First Quorum of the Seventy
- April 1, 1995 – September 30, 2017
- Called by: Gordon B. Hinckley
- End reason: Became emeritus general authority

Emeritus General Authority
- September 30, 2017
- Called by: Thomas S. Monson

Personal details
- Born: William Craig Zwick June 30, 1947 (age 77) Salt Lake City, Utah, United States

= W. Craig Zwick =

American religious leader

William Craig Zwick (born June 30, 1947) has been a general authority of the Church of Jesus Christ of Latter-day Saints (LDS Church) since 1995. Zwick was born in Salt Lake City, Utah.
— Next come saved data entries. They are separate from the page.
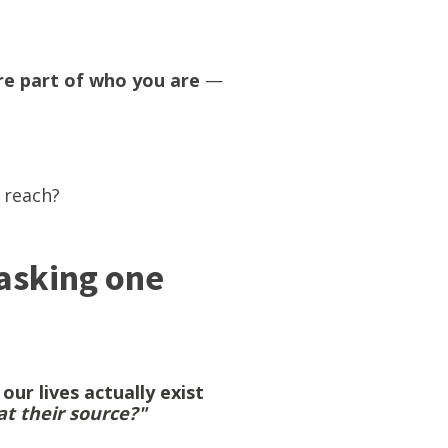
're part of who you are
—
t reach?
 asking one
ur lives actually exist
t their source?"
He received a degree in business management and finance from the University of Utah.

==Career==
Zwick started working for his father's construction company, Zwick Construction Inc., and eventually became the owner and operator. They built many hospitals and schools. The company also frequently performed construction jobs for the LDS Church. These projects included the Family History Library, the South Visitors Center on Temple Square, the Museum of Church History and Art, and the Portland Oregon Temple. He also worked for three years as executive director of the Utah Department of Transportation.

==LDS Church service==
He served as a missionary for the LDS Church in Argentina. Richard G. Scott of the Quorum of the Twelve was one of Zwick's mission presidents. While serving on this mission he worked on his first LDS Church chapel construction project. Prior to his call as a general authority, Zwick served as president of the church's Chile Santiago South Mission. Since becoming a general authority, he has served as president of the church's Brazil, Brazil South, and North America Northeast areas. He has also served in the presidencies of the Europe West and Europe Central areas. In 2011, he was appointed an Assistant Executive Director of both the church's Missionary and Correlation departments. In 2014, he served temporarily as president of the Puerto Rico San Juan Mission. On September 30, 2017, Zwick was released and designated an emeritus general authority. He gave his final address in General Conference the following day.

==Family==
Zwick married Janet Johnson and they are the parents of four children. In an interview, Zwick said his maternal ancestors go "back in church history to Hyrum [Smith]." One of his children, Spencer, served with Mitt Romney in Massachusetts and then on Romney's 2012 presidential campaign as national finance chair. Zwick was criticized for allegedly using his LDS Church email account to solicit donations to Romney's campaign.